::: Provided data

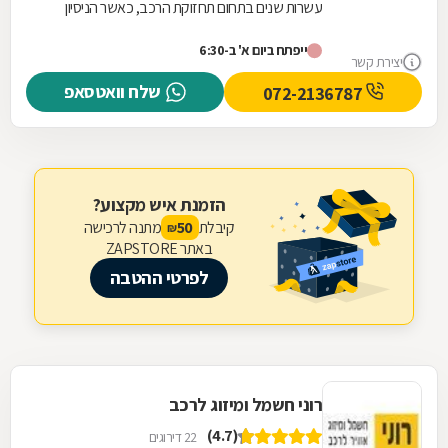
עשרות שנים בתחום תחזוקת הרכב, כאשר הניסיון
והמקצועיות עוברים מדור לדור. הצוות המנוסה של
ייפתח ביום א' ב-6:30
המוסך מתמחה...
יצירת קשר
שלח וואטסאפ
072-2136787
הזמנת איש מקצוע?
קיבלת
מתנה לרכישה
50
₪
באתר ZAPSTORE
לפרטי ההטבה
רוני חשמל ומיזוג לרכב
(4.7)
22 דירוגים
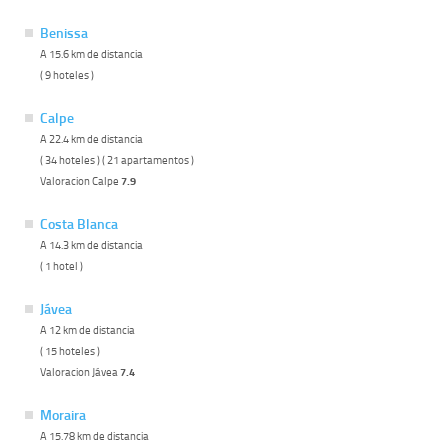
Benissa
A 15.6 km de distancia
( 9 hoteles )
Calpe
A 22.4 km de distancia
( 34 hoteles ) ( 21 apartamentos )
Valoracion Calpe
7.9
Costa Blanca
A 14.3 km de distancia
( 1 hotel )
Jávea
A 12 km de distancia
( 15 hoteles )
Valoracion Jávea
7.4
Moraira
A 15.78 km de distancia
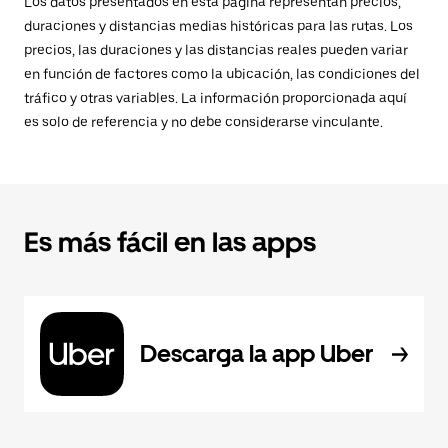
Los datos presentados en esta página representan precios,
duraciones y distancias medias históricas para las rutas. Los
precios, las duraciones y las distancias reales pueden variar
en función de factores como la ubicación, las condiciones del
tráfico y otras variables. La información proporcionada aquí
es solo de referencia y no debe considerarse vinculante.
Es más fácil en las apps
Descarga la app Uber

::::::
::: Provided data

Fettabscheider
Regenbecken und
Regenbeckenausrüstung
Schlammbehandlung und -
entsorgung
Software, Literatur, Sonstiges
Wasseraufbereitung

::::::

--- Task prompt ---
For this exercise, return exactly the lines above from the line with "( 1 hotel )" through the line with "Descarga la app Uber", both included. Do not copy the pictures.

--- Result ---
( 1 hotel )
Jávea
A 12 km de distancia
( 15 hoteles )
Valoracion Jávea
7.4
Moraira
A 15.78 km de distancia
Los datos presentados en esta página representan precios,
duraciones y distancias medias históricas para las rutas. Los
precios, las duraciones y las distancias reales pueden variar
en función de factores como la ubicación, las condiciones del
tráfico y otras variables. La información proporcionada aquí
es solo de referencia y no debe considerarse vinculante.
Es más fácil en las apps
Descarga la app Uber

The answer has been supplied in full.